* **Exercise**
Look through the listing below and count the lines holding "Text". Reply with the number alone.
-- Record set follows --
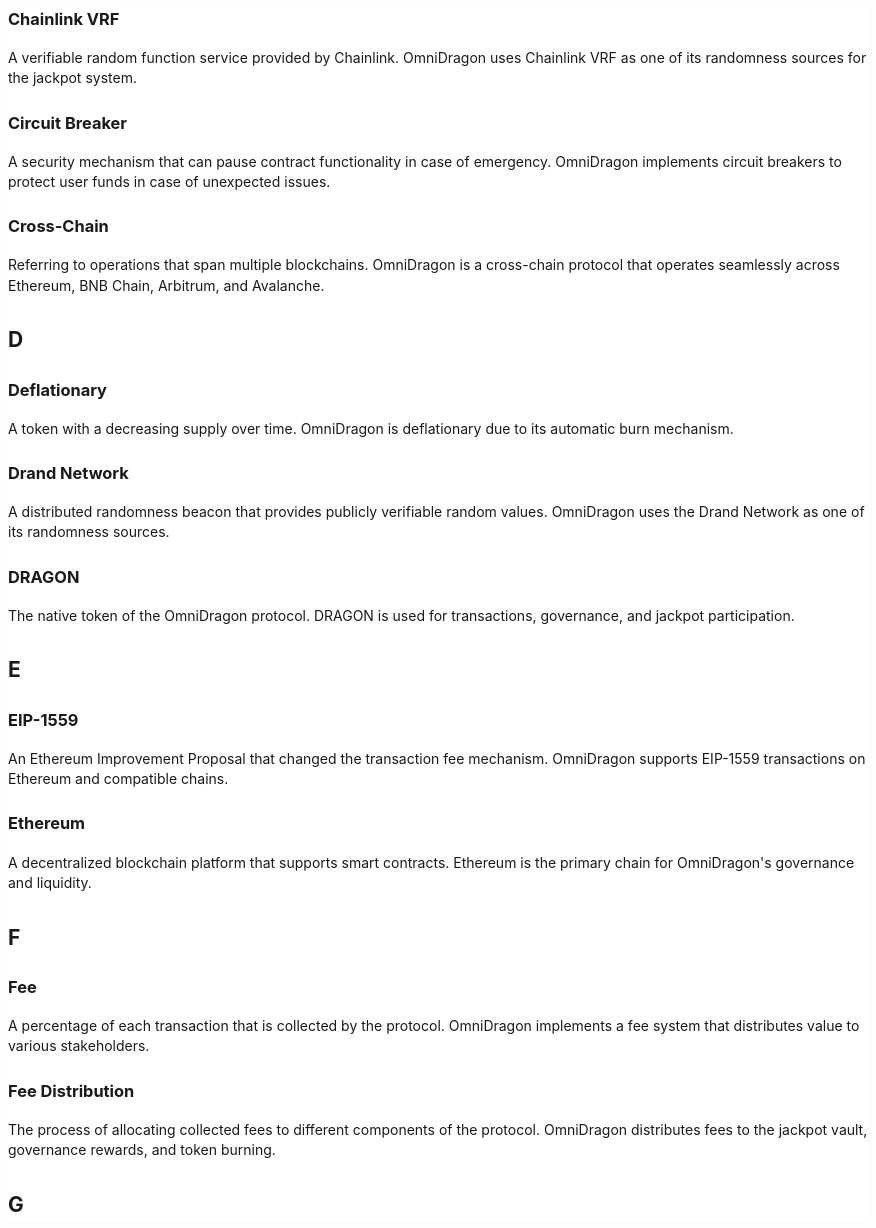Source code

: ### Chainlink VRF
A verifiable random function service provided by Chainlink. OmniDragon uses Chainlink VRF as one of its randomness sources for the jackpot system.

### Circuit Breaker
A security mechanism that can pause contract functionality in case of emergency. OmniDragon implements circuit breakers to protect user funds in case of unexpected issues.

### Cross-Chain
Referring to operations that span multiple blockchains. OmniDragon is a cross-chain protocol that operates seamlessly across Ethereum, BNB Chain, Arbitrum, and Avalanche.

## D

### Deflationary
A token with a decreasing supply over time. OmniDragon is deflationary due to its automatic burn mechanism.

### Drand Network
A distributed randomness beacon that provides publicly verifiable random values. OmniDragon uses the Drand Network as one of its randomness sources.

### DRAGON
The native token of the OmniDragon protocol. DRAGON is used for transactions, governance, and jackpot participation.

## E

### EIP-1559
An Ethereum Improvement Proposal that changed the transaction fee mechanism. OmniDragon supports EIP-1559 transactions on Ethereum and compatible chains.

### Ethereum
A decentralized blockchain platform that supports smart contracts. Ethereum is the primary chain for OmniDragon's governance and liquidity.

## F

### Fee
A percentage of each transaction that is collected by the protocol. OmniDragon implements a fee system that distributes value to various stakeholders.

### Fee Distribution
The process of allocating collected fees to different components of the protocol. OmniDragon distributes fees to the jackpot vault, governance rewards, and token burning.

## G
-- Record set concluded --
-- Record set follows --
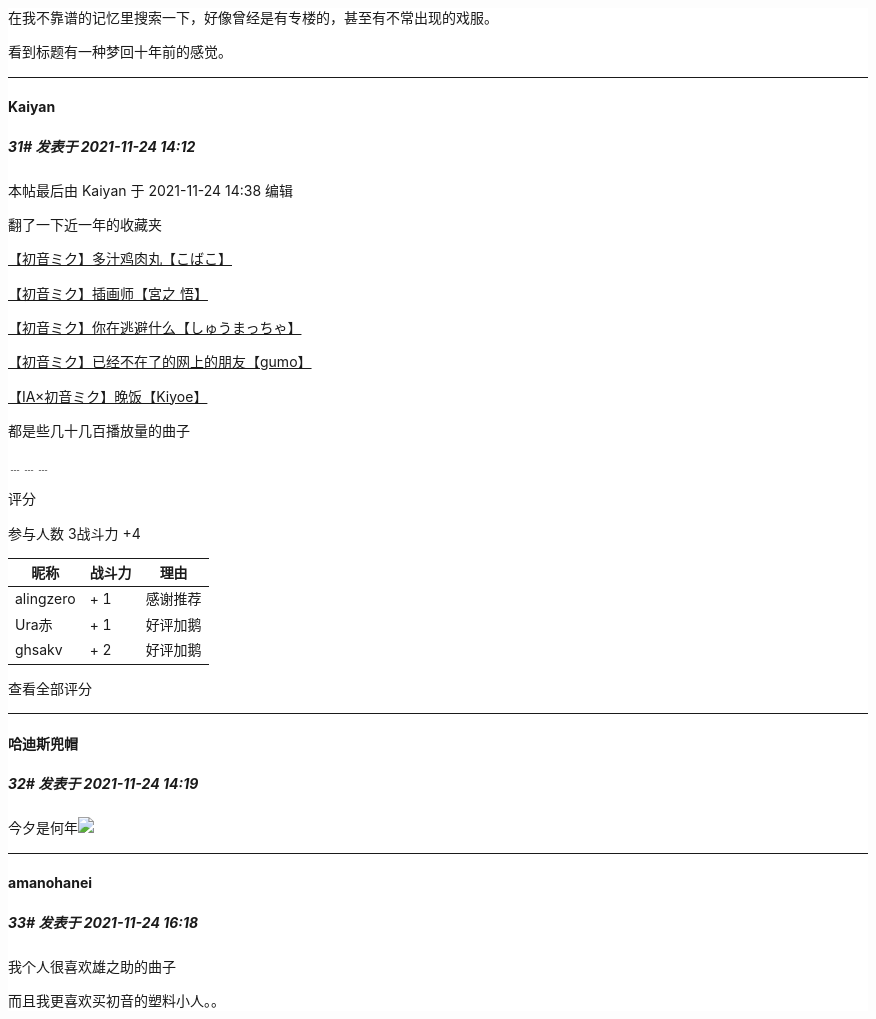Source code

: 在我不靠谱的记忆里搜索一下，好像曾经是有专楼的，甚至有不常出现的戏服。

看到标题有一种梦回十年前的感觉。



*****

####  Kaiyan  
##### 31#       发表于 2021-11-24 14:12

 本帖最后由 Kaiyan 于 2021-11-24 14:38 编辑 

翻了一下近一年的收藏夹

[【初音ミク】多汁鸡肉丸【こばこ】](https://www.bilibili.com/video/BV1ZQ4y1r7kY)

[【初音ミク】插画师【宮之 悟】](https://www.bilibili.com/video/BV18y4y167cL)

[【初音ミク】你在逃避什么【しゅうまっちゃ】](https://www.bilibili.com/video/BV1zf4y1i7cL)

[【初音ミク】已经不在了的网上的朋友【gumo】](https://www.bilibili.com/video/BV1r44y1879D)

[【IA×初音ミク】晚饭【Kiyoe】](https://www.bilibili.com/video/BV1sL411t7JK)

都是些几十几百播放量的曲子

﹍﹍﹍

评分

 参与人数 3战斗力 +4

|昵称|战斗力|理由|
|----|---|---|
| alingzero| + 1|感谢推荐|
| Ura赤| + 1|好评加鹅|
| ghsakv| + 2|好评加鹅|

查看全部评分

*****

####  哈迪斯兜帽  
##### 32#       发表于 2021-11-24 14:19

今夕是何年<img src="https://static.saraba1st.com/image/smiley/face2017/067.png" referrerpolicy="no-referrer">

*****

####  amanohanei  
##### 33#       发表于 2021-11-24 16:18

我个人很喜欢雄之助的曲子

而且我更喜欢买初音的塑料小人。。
-- Record set concluded --
-- Record set follows --
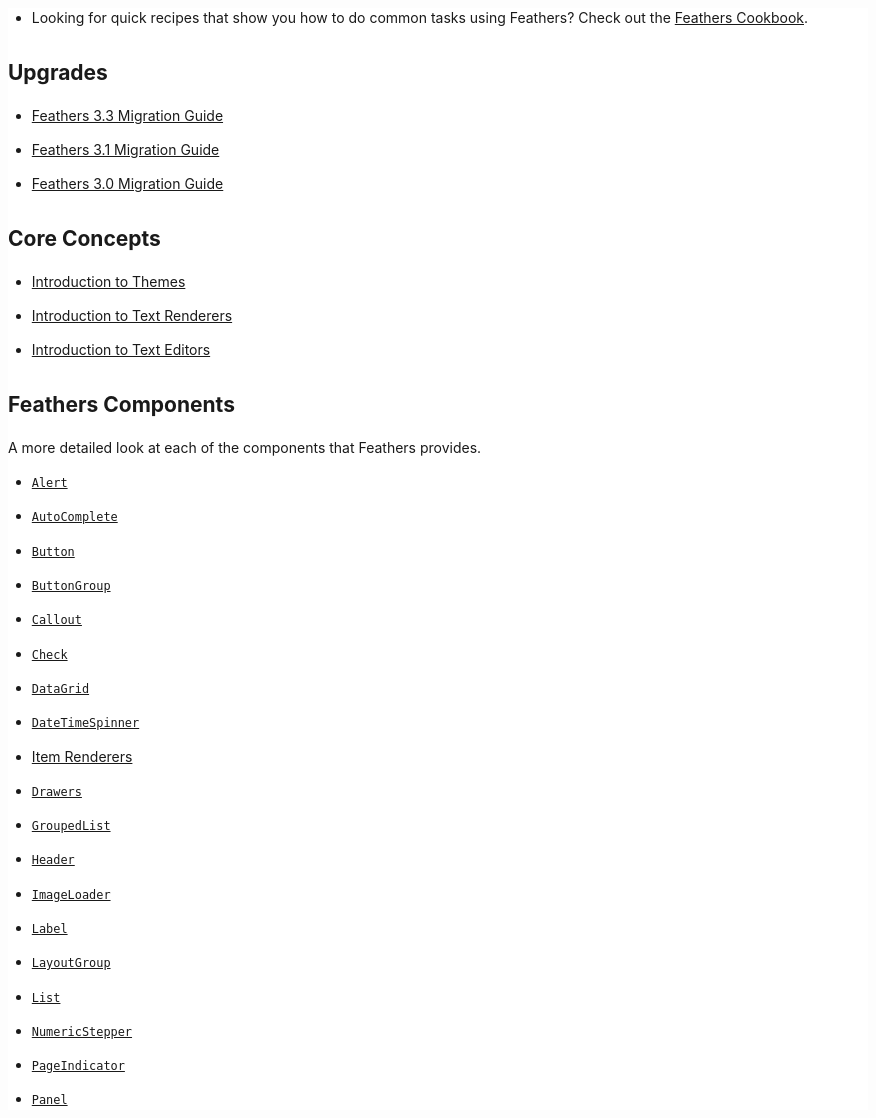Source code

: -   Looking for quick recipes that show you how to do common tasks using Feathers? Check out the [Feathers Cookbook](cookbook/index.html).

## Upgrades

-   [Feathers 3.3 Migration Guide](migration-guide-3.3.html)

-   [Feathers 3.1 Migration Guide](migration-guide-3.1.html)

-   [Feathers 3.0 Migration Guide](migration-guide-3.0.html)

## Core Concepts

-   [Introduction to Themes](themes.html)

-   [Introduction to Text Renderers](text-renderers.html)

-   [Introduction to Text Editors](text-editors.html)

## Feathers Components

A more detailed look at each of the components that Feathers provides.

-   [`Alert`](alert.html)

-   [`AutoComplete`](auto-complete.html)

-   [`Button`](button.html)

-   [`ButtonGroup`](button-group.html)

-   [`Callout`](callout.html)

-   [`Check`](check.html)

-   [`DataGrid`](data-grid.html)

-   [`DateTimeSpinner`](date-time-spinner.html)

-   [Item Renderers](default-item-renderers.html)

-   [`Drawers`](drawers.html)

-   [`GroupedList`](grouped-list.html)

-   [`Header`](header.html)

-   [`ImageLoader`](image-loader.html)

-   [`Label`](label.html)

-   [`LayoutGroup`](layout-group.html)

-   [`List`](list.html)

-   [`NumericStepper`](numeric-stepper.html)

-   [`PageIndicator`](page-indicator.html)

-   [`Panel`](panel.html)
-- Record set concluded --
* **Answer below**
2